I'm a fan of Reilly's books, but like some of the other reviewers before me, I was struck by the poor character development, the extreme bias against America, and the unrealistic plot points. It seems as though Reilly was trying hard to creat the next 'Davinci Code' (also illustrated by numerous reference to Dan Brown and his book), but falls short.

The use of exclamation points, dashes, and oddly italicized words served to bring the reader out of the story time and time again to disastrous effect - reading this book quickly became a chore. As an example, I took a random page (page 166) and counted no less than 17 exclamation points on the page.
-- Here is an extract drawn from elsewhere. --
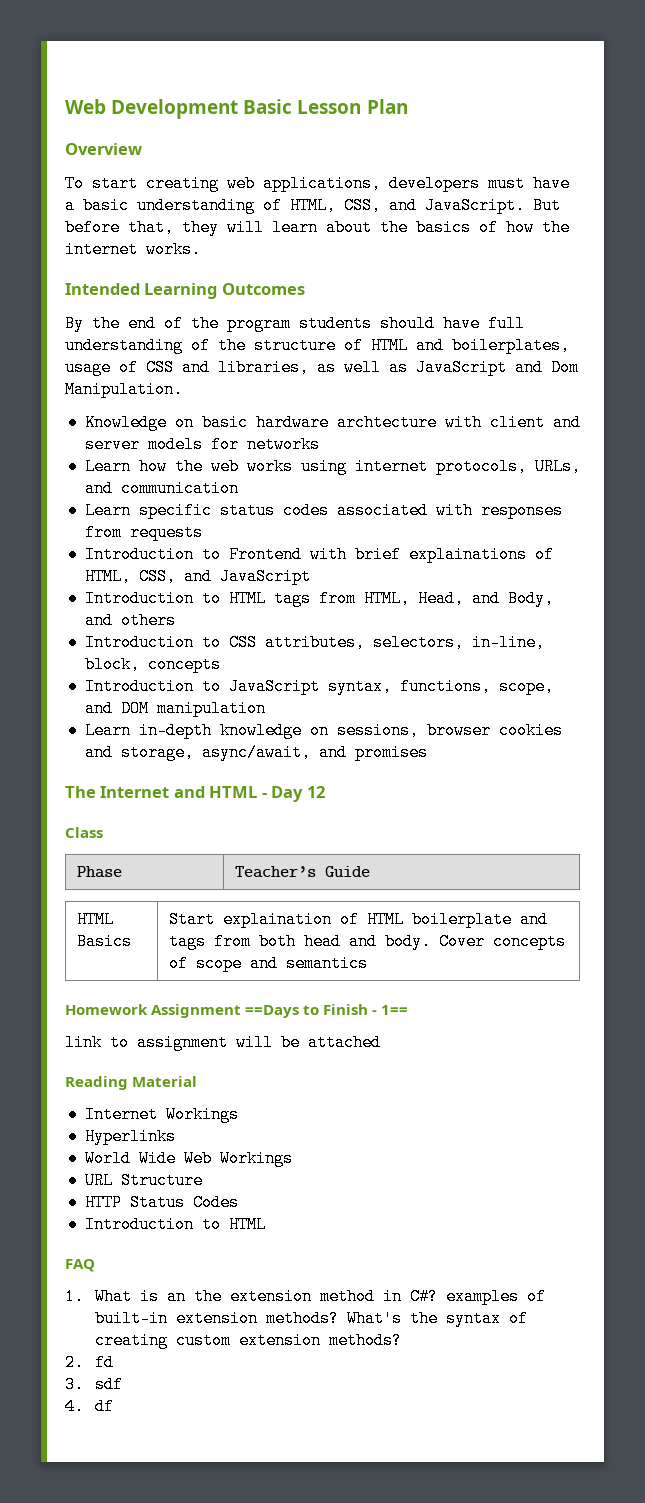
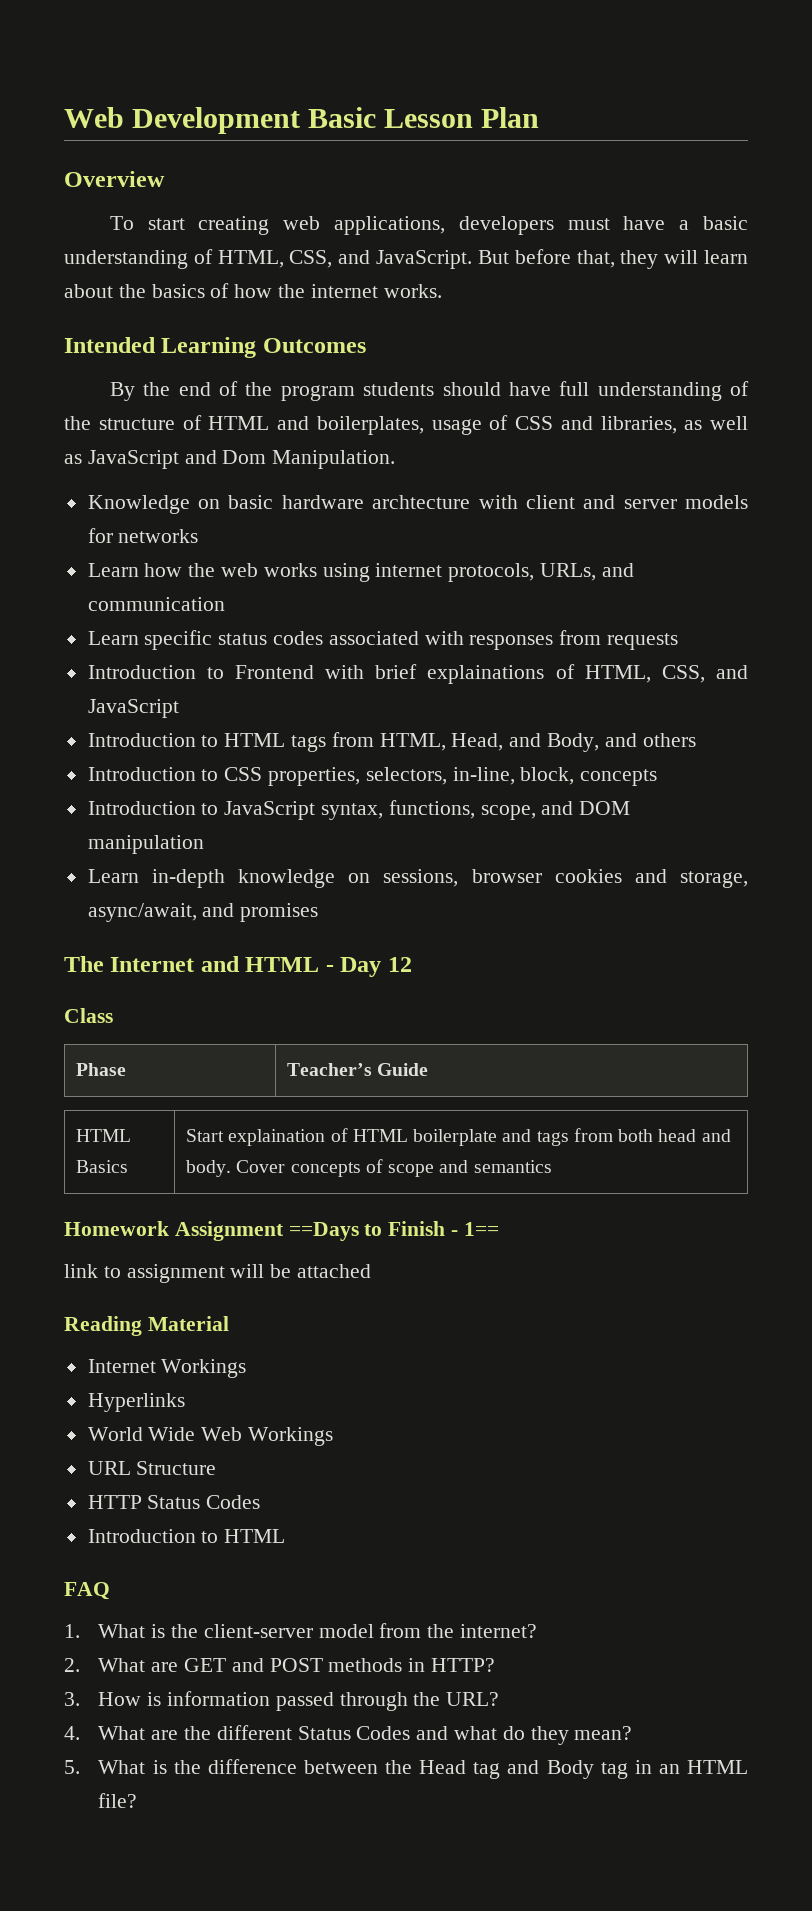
[264,634,365,651] attributes, -> [268,767,361,786] properties,
[166,1288,546,1305] [94,1310,528,1327] [94,1332,402,1349] [65,1354,114,1371] [65,1376,123,1393] [65,1398,114,1415] an the extension method in C#? examples of built-in extension methods? What's the syntax of creating custom extension methods? // 2. fd // 3. sdf // 4. df -> [170,1623,538,1638] [64,1658,496,1672] [64,1691,500,1711] [64,1725,633,1745] [64,1759,748,1779] [98,1793,138,1808] the client-server model from the internet? // 2. What are GET and POST methods in HTTP? // 3. How is information passed through the URL? // 4. What are the different Status Codes and what do they mean? // 5. What is the difference between the Head tag and Body tag in an HTML file?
It's sad when the reader is so removed from the story that they start counting the exclamation points. To be fair to Reilly, his editor really should have caught this and other flaws long before this book ever saw print.

In addition, Reilly uses numerous diagrams and drawing throughout the book. At first interesting, they soon become tedious as they serve only to illustrate exactly what Reilly has just described the paragraph before. If you tell a reader that a plane is bearing down on our hero, you don't need to follow that up with a picture showing the same scene. It's distracting and slightly insulting.

All in all, this was a disappointment and I regret spending my money on this one. I rarely say such a thing about a book and I fear I'll wait for the paperback version of Mr. Reilly's next novel.